对网络编程来说,最基本的三要素是IO, 协议(编解码),服务器端线程模型。这篇来看看ZooKeeper是如何实现高性能的网络程序。
IO模型
ZooKeeper默认提供了两种网络IO的实现,一个是Java原生的NIO,一个是基于Netty的IO。先从ServerCnxn这个抽象类看起,它表示一个从客户端到服务器端的网络连接。ServerCnxn实现了Stat服务器端统计接口,Watcher接口。 Watcher接口里面定义了KeeperState和EventType这两个枚举类型。
ServerCnxn有两个默认实现类,一个是基于JDK原生NIO的NIOServerCnxn,一个是基于Netty的NettyServerCnxn。
// ServerCnxn的属性 public abstract class ServerCnxn implements Stats, Watcher { protected abstract ServerStats serverStats(); protected final Date established = new Date(); protected final AtomicLong packetsReceived = new AtomicLong(); protected final AtomicLong packetsSent = new AtomicLong(); protected long minLatency; protected long maxLatency; protected String lastOp; protected long lastCxid; protected long lastZxid; protected long lastResponseTime; protected long lastLatency; protected long count; protected long totalLatency; }
public NIOServerCnxn(ZooKeeperServer zk, SocketChannel sock, SelectionKey sk, NIOServerCnxnFactory factory) throws IOException { this.zkServer = zk; this.sock = sock; this.sk = sk; this.factory = factory; if (this.factory.login != null) { this.zooKeeperSaslServer = new ZooKeeperSaslServer(factory.login); } if (zk != null) { outstandingLimit = zk.getGlobalOutstandingLimit(); } sock.socket().setTcpNoDelay(true); /* set socket linger to false, so that socket close does not * block */ sock.socket().setSoLinger(false, -1); InetAddress addr = ((InetSocketAddress) sock.socket() .getRemoteSocketAddress()).getAddress(); authInfo.add(new Id("ip", addr.getHostAddress())); sk.interestOps(SelectionKey.OP_READ); }
NIOServerCnxn的核心方法是doIO, 它实现了SelectionKey被Selector选出后,SocketChannel如何进行读写
SocketChannel从客户端读数据的过程:
1. NIOServerCnxc维护了两个读数据的ByteBuffer, 一个是 lenBuffer = ByteBuffer.allocate(4), 4个字节的ByteBuffer,表示是否是4个字符的命令消息,比如ruok, conf这种命令。
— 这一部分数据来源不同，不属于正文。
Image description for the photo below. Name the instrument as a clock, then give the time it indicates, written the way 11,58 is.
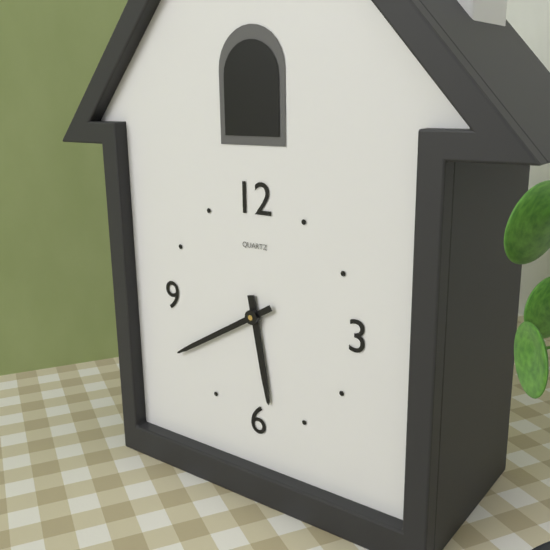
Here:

ByteBuffer incomingBuffer表示用来存放读数据ByteBuffer, 初始状态下incomingBuffer指向lenBuffer
2. SocketChannel先向incomingBuffer写入数据,如果写入的长度小于0就抛异常。如果正常写入,并且incomingBuffer写满了,如果incomingBuffer是指向lenBuffer,表示这次读的是4个字节的长度。
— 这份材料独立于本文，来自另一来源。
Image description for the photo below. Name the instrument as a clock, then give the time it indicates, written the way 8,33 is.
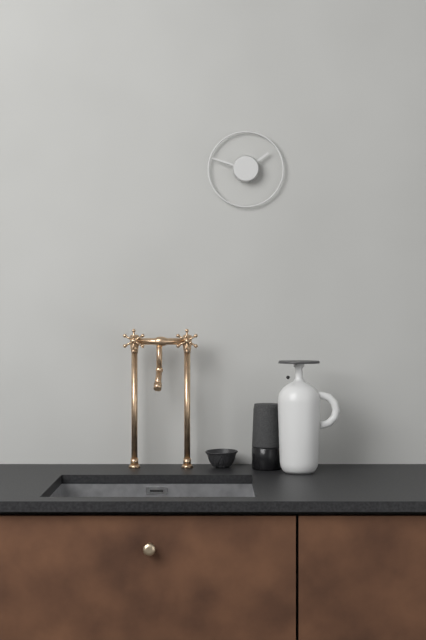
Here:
1,48
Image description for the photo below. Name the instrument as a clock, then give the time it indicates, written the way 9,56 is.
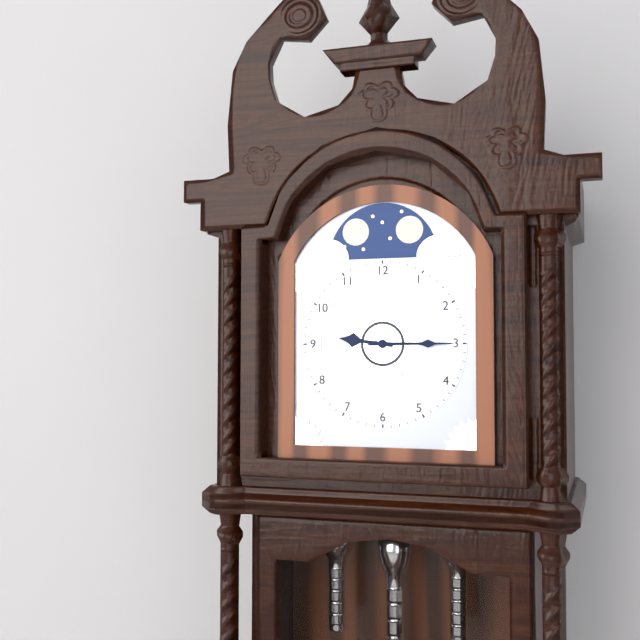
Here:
9,15
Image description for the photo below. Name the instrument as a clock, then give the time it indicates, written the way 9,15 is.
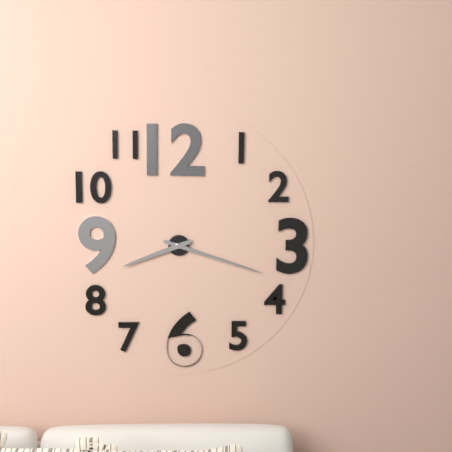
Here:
8,18
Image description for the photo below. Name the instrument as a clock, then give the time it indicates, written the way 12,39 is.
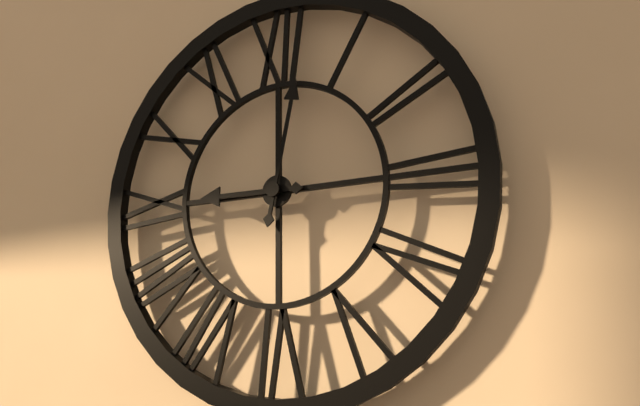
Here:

3. readLength方法会判断是否是4字符命令,首先调用checkFourLetterWord来判断是否是4字符命令
4. 在checkFourLetterWord中,如果是4字符命令,就调用对应的线程CommandThread,启动单独的线程去执行对应的命令,具体的如何写会在后面说.
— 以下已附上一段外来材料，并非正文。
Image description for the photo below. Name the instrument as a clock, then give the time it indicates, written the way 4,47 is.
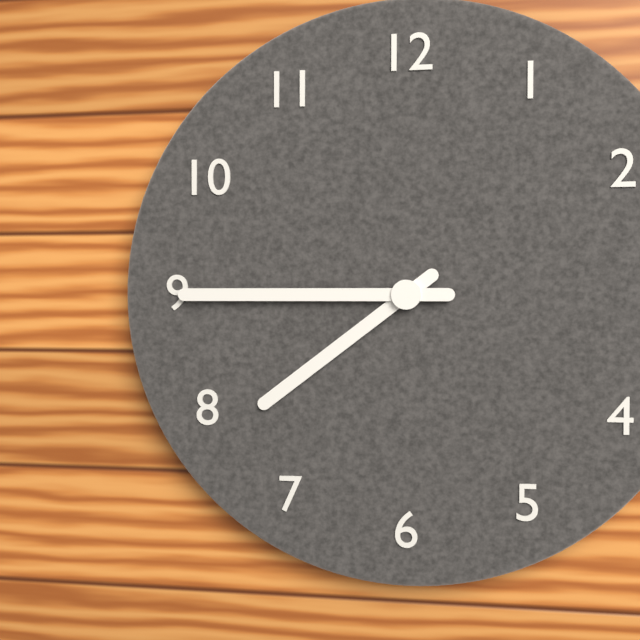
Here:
7,45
如果不是4字符命令,就会incomingBuffer分配对应长度的ByteBuffer, incomingBuffer = ByteBuffer.allocate(len); 不在指向lenBuffer
5. 如果不是4字符命令,进入到readPayload分支。在readPayload判断incomingBuffer是否满包,如果不是,就尝试读一次SocketChanel。如果这时候满包了,就调用flip方法切换到读模式,如果是第一次读到请求,就进入readConnectRequest,如果不是就进入到readRequest。 最后 incomingBuffer = lenBuffer; 再次指向lenBuffer,读下一个请求。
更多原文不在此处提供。